Academies of the Chinese People's Liberation Army (PLA) have created a drone swarm system capable of "self-repair."
The technologies were revealed for the first time in an official documentary program that was aired over the past week in celebration of the 96th anniversary of the PLA.
According to the documentary, after having drones train themselves autonomously and gain intelligence through millions of offline simulations plus hundreds of real in-air flights, researchers at the PLA's National University of Defense Technology developed the"self-repair" drone swarm.
“Through autonomous networking and coordination, intelligent algorithms installed on individual drones can form a powerful hive mind, which provides stability and anti-jamming capabilities to the swarm,” Xiang Xiaojia, a researcher at the National University of Defense Technology, was quoted as saying in the documentary by state-owned Global Times.
In an undated test of interference countermeasures, a swarm of dozens of drones lost communication and navigation with the ground control station one by one, but managed to restore the links by using the anti-jamming algorithms of other drones in the swarm autonomously.
The test featured different types of mid-sized fixed wing drones flying in the same swarm, including traditional plane configuration drones and a type of vertical takeoff and landing drone, according to the documentary.
The swarm went on and autonomously arranged its path, covered a wide area and searched for the target, before eventually guiding loitering munitions to destroy it.

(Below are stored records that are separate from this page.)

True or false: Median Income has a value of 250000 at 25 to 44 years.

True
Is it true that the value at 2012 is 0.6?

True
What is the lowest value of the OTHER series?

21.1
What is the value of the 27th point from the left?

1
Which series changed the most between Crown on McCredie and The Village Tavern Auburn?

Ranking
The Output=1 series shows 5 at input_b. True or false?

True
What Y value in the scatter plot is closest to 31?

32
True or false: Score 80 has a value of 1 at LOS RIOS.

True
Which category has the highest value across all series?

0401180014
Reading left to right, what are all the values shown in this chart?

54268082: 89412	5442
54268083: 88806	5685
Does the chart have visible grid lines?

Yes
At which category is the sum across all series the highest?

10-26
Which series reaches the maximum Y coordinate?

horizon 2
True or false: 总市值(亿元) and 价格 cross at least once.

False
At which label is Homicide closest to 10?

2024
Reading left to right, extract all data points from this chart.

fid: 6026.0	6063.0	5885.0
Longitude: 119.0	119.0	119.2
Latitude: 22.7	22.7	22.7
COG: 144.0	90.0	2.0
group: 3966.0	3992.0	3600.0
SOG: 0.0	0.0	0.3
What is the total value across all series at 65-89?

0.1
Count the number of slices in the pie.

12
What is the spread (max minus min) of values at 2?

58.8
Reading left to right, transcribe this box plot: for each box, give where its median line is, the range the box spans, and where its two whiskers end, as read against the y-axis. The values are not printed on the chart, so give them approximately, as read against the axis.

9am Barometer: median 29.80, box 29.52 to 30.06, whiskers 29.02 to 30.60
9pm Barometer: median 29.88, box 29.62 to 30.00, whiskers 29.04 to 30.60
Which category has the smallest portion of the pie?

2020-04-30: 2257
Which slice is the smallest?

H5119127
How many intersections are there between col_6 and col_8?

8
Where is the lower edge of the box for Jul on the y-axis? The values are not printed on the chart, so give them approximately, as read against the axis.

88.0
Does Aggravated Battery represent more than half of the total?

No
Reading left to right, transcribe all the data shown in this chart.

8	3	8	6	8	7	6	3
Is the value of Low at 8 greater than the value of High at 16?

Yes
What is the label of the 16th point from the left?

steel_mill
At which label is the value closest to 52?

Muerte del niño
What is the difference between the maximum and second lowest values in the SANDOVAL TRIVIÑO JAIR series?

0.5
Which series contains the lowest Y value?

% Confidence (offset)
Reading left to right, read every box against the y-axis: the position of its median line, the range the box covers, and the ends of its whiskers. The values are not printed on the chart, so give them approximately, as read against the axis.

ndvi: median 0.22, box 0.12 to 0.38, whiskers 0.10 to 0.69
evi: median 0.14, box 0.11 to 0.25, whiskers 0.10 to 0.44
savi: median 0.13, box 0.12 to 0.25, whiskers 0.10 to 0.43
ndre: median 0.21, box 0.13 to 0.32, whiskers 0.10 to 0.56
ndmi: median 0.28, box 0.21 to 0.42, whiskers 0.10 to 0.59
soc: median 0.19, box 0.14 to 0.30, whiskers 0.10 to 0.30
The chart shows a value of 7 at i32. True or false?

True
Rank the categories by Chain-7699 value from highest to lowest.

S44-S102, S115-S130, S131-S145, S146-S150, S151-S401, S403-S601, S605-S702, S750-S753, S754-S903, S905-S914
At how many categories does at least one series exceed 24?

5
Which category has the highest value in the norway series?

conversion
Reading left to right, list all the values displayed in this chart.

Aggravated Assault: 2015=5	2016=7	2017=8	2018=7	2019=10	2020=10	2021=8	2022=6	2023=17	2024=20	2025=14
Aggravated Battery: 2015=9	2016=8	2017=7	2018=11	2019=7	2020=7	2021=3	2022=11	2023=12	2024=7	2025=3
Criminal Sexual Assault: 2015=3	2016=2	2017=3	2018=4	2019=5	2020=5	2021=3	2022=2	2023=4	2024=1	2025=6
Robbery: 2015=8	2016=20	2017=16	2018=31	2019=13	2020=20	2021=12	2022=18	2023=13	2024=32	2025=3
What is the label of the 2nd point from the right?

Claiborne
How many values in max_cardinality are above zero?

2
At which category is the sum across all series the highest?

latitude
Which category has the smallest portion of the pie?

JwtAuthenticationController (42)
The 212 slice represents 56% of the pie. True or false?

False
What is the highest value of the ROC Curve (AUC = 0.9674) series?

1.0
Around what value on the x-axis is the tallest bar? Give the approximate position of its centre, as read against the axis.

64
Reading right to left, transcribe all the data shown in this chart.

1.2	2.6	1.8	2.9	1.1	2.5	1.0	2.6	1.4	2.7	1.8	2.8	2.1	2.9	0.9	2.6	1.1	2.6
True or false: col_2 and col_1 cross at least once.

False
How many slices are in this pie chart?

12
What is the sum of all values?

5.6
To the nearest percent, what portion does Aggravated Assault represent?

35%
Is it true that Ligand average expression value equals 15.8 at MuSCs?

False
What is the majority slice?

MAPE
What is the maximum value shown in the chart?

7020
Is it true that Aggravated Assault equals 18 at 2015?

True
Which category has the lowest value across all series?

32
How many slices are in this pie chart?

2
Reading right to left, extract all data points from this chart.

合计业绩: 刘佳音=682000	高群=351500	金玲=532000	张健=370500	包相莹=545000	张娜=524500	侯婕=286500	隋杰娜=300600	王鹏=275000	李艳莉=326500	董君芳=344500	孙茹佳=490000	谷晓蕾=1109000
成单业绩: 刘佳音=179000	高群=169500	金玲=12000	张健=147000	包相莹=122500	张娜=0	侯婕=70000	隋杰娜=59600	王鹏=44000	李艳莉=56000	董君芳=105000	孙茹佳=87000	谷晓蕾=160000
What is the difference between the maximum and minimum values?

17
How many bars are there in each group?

Another technological system developed by the PLA's Academy of Military Sciences, named the Integrated Intelligent Interaction System, is being trialed in basic-level units, the documentary said.
Featuring a helmet and an intelligent glove, the system enables a single infantry soldier to simultaneously control multiple unmanned aircraft or vehicles and carry out unmanned integration operations, Xie Xin, a researcher at the Academy of Military Sciences, said in the documentary.
The helmet provides an AR head-up display and the glove is used to control drones through gestures.
Drones compatible with the system include handheld rotary wing aircraft, bird-like ornithopters and caterpillar-tracked vehicles.
This system can significantly enhance troops' situational awareness on the battlefield through drone reconnaissance, send drones for attack missions and help create pathways through complex terrain, the documentary shows.